Через полчаса я был в Богословском переулке. На круглом столе лежала увесистая белоснежная пачка свежеотпечатанной рукописи. Мы молча погрузились в чтение, передавая друг другу страницы. Так актеры читают рецензии на следующее утро после своей премьеры. Ничего ужасного в этой статье, конечно, не было. Все было разумно, четко, профессионально. Собственно, это было официальное заключение о месте Таирова и Камерного театра в той системе координат и репутаций, которую Рудницкий собственноручно выстраивал на протяжении почти сорока лет. Разумеется, центром этого мироздания был Вс. Мейерхольд. Все остальные были более или менее второстепенными планетами, интересными лишь тем, в какой степени и как они соотносились с главным светилом и божеством. Впрямую этого не было сказано. Но подтекст был очевиден. Как, впрочем, и некая прохладная отчужденность автора от предмета его исследования. Таиров Рудницкому был не особо интересен. Скорее его занимала опасная игра двух режиссеров с властью за эстетическое лидерство, за главный мандат на большой государственный стиль, игра, которую оба безнадежно проиграли МХАТу и его основоположникам. Причины этого поражения не давали покоя Константину Лазаревичу, заставляя бесконечно просчитывать и анализировать сложную, многоходовую комбинацию, приведшую в итоге Мейерхольда в застенки Лубянки, а Таирова — в психиатрическую больницу Соловьева. Читатель, натренированный на эзоповом языке времен брежневского застоя, мог все это легко прочесть между строк. Но Н. С. ни на шутку разгневалась и в сложные комбинации исторических построений вникать не захотела.

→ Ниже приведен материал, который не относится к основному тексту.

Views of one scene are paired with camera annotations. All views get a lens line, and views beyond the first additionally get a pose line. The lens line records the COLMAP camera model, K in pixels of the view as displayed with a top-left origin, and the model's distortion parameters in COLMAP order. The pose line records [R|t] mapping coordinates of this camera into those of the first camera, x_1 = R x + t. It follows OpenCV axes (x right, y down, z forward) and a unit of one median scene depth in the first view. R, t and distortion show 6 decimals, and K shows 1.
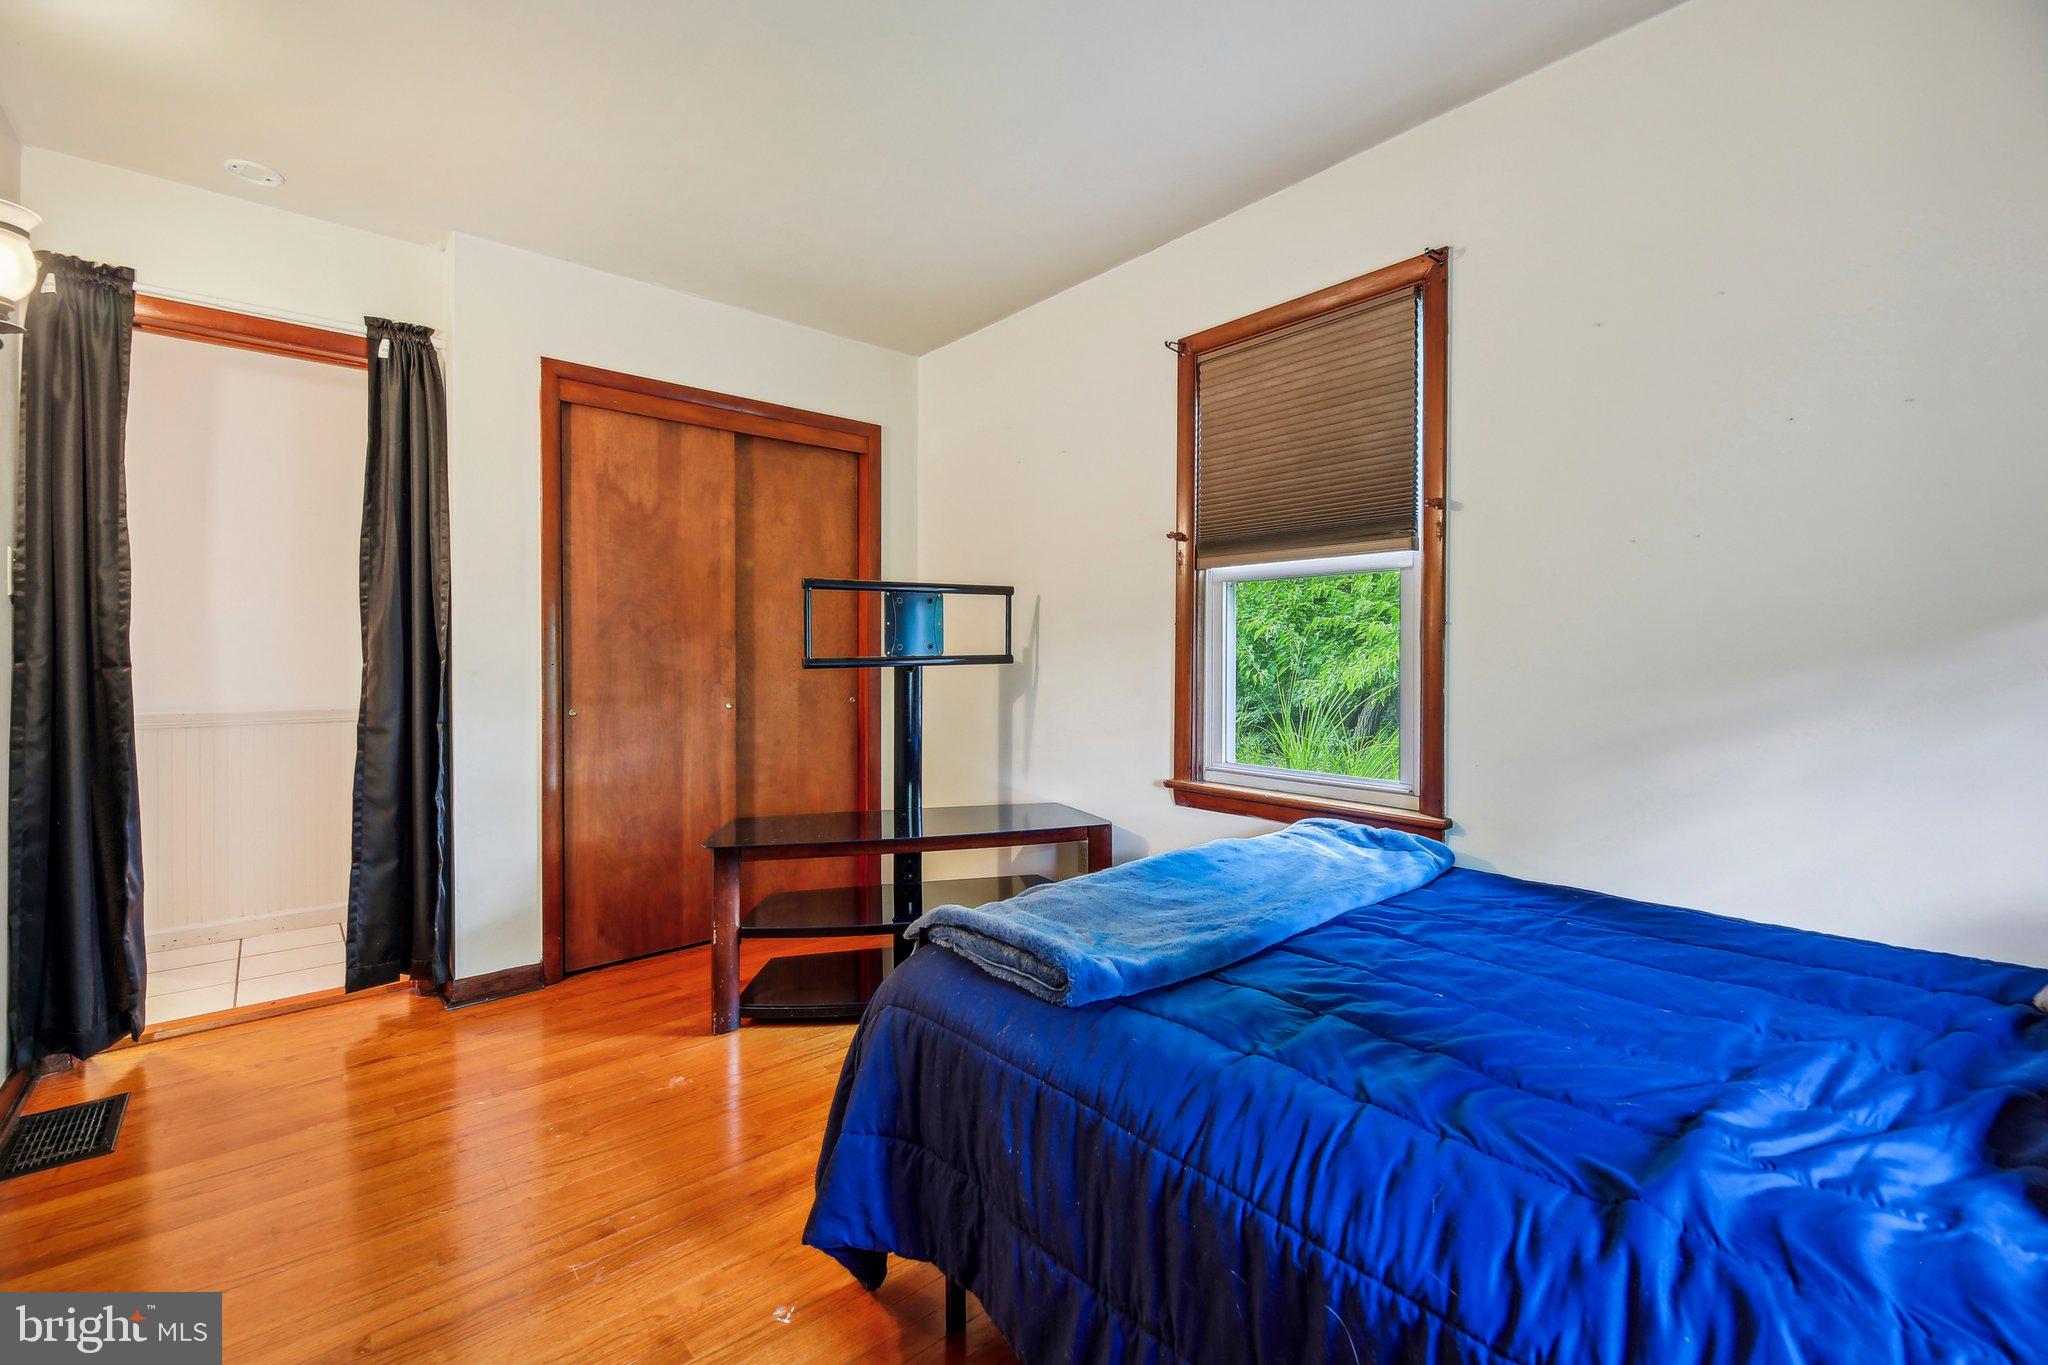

— Где Жан-Ришар Блок? — бушевала она. — Где Кокто и Бернард Шоу? А Цвейг… Я собственноручно дала ему Стефана Цвейга. Где он?
Действительно, восторженной цитаты из Цвейга на «Египетские ночи» в статье Рудницкого не было, как, впрочем, и многих других свидетельств гениальности Таирова и его первой актрисы.
— Нет, нам такая вступительная статья не нужна, — объявила Н. С., перейдя на царское местоимение «мы», выдававшее высшую степень ее волнения. — О Таирове надо писать по-другому. И мы знаем, кто о нем напишет.
— Кто же? — спросил я, растерянно перебирая в памяти имена вакантных историков театра.
— Это будете вы!
Я не люблю перечитывать свои старые тексты — «заметки», как принято было говорить в Издательском доме «КоммерсантЪ», где я проработал больше семи лет. Наверное, мой тогдашний опус о Камерном театре был не хуже и не лучше того, что полагалось сдать для кандидатского минимума в отечественном театроведении 1980-х годов. С той существенной поправкой, что ни одного таировского спектакля я никогда не видел. Слабым утешением служило то, что можно назвать целый ряд вполне уважаемых и заслуженных историков театра, которые выбирали в качестве темы своих исследований эпохи и явления куда более далекие и по времени, и по географии, к тому же несравненно более скудно документированные. А в моем распоряжении были и архив Камерного театра в ЦГАЛИ, и огромный таировский фонд в Бахрушинском музее, и разные раритеты в доме Н. С. Так что бери, сочиняй, пиши! Но только теперь я понимаю, что все мои попытки проникнуться духом таировского театра были скорее реконструкцией собственных снов и фантазий. Для серьезного труда этого мало. Да и методичным сбором сохранившихся свидетельств нельзя ограничиться. Должно быть что-то еще. Но что? Ощущение времени, чувство судьбы, внутренняя связь с героями, которая приходит вместе с непрерывным погружением в обстоятельства их жизни, с умением мгновенно разбирать их почерк, даже с самим звуком их имен: Алиса Георгиевна, Александр Яковлевич…
За время моих визитов в Богословский переулок и поездок на «Речной вокзал» в ЦГАЛИ они стали для меня чем-то вроде родственников. И, когда Н. С. предложила мне написать вступительную статью, у меня не возникло ни минуты сомнений. Ну конечно! А кто же еще? Хотя было нетрудно просчитать роковые последствия этого шага и невольной конфронтации с одним из самых влиятельных историков отечественного театра. Забраковать или отодвинуть Рудницкого до этого никому не удавалось. Таких обид он никому не прощал. В этом Н. С. и мне очень скоро пришлось убедиться.
Ну а пока я бродил по Тверскому бульвару, пытаясь представить, как здесь гуляли молодые Коонен и Таиров в поисках здания для будущего театра. Как спешили потом по этим аллеям на репетиции, как строили планы на будущее. Как терзались, когда эти планы рушились под натиском разных враждебных сил.